◆ **Assignment**
Repeat the rows below word for word, from the line with "[200, 230, 234, 264]" to the line with "Baseball player's foot on the base". Include both of those lines.

◆ **Data provided**
++++

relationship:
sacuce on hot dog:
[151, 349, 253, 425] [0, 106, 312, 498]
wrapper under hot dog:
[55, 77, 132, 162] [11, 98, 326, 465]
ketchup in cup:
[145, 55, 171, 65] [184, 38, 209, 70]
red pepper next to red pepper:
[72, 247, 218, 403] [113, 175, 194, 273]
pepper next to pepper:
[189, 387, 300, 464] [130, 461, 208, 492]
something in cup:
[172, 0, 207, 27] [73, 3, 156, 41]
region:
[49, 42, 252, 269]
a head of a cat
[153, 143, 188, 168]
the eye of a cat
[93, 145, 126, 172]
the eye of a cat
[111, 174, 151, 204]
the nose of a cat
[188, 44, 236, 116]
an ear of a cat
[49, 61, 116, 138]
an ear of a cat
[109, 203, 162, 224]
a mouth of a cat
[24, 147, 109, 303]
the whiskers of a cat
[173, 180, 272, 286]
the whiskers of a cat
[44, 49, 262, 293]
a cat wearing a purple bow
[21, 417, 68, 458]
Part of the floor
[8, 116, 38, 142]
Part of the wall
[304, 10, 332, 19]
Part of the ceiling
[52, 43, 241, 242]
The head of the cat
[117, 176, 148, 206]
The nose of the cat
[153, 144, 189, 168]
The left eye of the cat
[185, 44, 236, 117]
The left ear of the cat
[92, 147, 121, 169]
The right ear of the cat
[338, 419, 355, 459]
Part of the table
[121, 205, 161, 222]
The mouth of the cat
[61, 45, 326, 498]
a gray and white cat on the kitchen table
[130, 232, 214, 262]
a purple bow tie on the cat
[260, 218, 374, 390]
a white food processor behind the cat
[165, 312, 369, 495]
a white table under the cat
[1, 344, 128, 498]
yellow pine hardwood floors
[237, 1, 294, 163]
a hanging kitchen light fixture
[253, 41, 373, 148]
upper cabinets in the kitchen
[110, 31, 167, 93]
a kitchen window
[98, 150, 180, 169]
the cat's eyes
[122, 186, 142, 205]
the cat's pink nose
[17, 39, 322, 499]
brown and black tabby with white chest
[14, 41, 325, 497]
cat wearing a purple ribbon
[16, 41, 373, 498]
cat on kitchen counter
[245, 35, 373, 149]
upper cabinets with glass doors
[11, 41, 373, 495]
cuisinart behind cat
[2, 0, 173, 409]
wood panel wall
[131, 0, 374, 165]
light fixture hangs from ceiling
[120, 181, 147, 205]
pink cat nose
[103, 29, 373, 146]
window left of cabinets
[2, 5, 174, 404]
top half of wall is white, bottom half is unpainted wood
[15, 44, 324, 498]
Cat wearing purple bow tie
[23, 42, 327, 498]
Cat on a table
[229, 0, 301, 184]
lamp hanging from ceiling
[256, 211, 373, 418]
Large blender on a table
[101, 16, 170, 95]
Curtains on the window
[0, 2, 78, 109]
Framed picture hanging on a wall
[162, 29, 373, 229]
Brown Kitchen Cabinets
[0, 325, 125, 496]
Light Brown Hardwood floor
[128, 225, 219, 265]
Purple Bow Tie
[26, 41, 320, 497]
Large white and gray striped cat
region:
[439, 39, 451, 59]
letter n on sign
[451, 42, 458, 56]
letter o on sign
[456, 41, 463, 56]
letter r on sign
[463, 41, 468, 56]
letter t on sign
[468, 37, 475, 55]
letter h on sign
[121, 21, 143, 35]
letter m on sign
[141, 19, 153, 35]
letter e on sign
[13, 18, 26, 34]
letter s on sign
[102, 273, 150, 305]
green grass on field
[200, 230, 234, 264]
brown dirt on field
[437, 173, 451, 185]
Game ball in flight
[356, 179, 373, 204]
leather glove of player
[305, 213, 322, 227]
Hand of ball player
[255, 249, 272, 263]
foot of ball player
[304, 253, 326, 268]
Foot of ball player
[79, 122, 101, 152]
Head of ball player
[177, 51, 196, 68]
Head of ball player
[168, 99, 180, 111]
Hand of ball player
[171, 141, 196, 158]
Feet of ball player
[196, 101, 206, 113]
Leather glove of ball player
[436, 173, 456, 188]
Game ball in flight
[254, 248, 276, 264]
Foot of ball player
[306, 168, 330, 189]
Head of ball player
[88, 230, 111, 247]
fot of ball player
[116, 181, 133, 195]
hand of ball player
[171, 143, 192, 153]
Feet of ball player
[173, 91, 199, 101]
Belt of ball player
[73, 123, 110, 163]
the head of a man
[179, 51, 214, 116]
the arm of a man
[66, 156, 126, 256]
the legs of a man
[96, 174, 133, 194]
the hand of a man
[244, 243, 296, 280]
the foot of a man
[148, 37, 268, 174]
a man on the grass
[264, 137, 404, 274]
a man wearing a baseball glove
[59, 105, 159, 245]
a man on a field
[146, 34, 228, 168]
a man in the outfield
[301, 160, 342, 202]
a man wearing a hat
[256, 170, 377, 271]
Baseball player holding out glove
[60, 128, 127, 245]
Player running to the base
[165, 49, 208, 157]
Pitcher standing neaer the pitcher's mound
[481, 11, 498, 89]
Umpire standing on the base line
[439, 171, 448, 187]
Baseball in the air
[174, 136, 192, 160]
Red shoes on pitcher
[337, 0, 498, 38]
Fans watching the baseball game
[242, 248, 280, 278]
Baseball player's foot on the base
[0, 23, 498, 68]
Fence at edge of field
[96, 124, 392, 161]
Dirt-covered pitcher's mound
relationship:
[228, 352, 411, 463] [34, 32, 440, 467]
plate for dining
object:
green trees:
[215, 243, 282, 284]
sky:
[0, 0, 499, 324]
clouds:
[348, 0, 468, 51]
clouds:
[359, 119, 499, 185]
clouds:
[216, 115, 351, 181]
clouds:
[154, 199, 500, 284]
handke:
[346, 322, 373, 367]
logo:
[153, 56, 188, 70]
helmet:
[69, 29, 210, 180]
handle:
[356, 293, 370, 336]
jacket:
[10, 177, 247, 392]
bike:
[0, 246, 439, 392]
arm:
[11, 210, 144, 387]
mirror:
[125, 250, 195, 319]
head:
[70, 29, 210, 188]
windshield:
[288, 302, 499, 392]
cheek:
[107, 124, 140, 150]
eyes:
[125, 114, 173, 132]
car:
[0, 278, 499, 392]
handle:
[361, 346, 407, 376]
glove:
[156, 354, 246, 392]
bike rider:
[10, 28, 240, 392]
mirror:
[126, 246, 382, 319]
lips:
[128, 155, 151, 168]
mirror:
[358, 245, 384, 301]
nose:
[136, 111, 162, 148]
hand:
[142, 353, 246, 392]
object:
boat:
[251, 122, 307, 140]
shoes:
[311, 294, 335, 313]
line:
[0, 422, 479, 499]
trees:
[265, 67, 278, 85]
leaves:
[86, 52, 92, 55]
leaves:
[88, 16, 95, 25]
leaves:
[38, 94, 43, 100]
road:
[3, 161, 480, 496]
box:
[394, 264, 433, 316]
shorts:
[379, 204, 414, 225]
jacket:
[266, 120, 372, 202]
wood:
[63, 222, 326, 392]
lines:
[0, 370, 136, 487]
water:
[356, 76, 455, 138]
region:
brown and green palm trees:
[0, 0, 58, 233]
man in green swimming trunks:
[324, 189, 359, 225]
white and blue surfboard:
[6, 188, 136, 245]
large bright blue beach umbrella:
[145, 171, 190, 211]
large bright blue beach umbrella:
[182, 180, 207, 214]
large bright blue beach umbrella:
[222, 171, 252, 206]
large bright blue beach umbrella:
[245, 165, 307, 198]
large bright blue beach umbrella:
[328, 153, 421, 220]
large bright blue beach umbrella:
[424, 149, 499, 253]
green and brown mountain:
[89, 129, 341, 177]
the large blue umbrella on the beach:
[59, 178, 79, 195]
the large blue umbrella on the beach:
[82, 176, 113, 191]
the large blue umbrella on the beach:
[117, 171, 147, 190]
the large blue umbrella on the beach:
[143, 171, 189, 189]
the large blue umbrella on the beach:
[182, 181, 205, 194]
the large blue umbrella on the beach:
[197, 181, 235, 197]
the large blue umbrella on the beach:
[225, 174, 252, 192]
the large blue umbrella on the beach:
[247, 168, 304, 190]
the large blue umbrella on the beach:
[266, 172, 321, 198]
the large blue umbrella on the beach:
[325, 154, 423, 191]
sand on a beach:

++++

◆ **Solution to the problem**
[200, 230, 234, 264]
brown dirt on field
[437, 173, 451, 185]
Game ball in flight
[356, 179, 373, 204]
leather glove of player
[305, 213, 322, 227]
Hand of ball player
[255, 249, 272, 263]
foot of ball player
[304, 253, 326, 268]
Foot of ball player
[79, 122, 101, 152]
Head of ball player
[177, 51, 196, 68]
Head of ball player
[168, 99, 180, 111]
Hand of ball player
[171, 141, 196, 158]
Feet of ball player
[196, 101, 206, 113]
Leather glove of ball player
[436, 173, 456, 188]
Game ball in flight
[254, 248, 276, 264]
Foot of ball player
[306, 168, 330, 189]
Head of ball player
[88, 230, 111, 247]
fot of ball player
[116, 181, 133, 195]
hand of ball player
[171, 143, 192, 153]
Feet of ball player
[173, 91, 199, 101]
Belt of ball player
[73, 123, 110, 163]
the head of a man
[179, 51, 214, 116]
the arm of a man
[66, 156, 126, 256]
the legs of a man
[96, 174, 133, 194]
the hand of a man
[244, 243, 296, 280]
the foot of a man
[148, 37, 268, 174]
a man on the grass
[264, 137, 404, 274]
a man wearing a baseball glove
[59, 105, 159, 245]
a man on a field
[146, 34, 228, 168]
a man in the outfield
[301, 160, 342, 202]
a man wearing a hat
[256, 170, 377, 271]
Baseball player holding out glove
[60, 128, 127, 245]
Player running to the base
[165, 49, 208, 157]
Pitcher standing neaer the pitcher's mound
[481, 11, 498, 89]
Umpire standing on the base line
[439, 171, 448, 187]
Baseball in the air
[174, 136, 192, 160]
Red shoes on pitcher
[337, 0, 498, 38]
Fans watching the baseball game
[242, 248, 280, 278]
Baseball player's foot on the base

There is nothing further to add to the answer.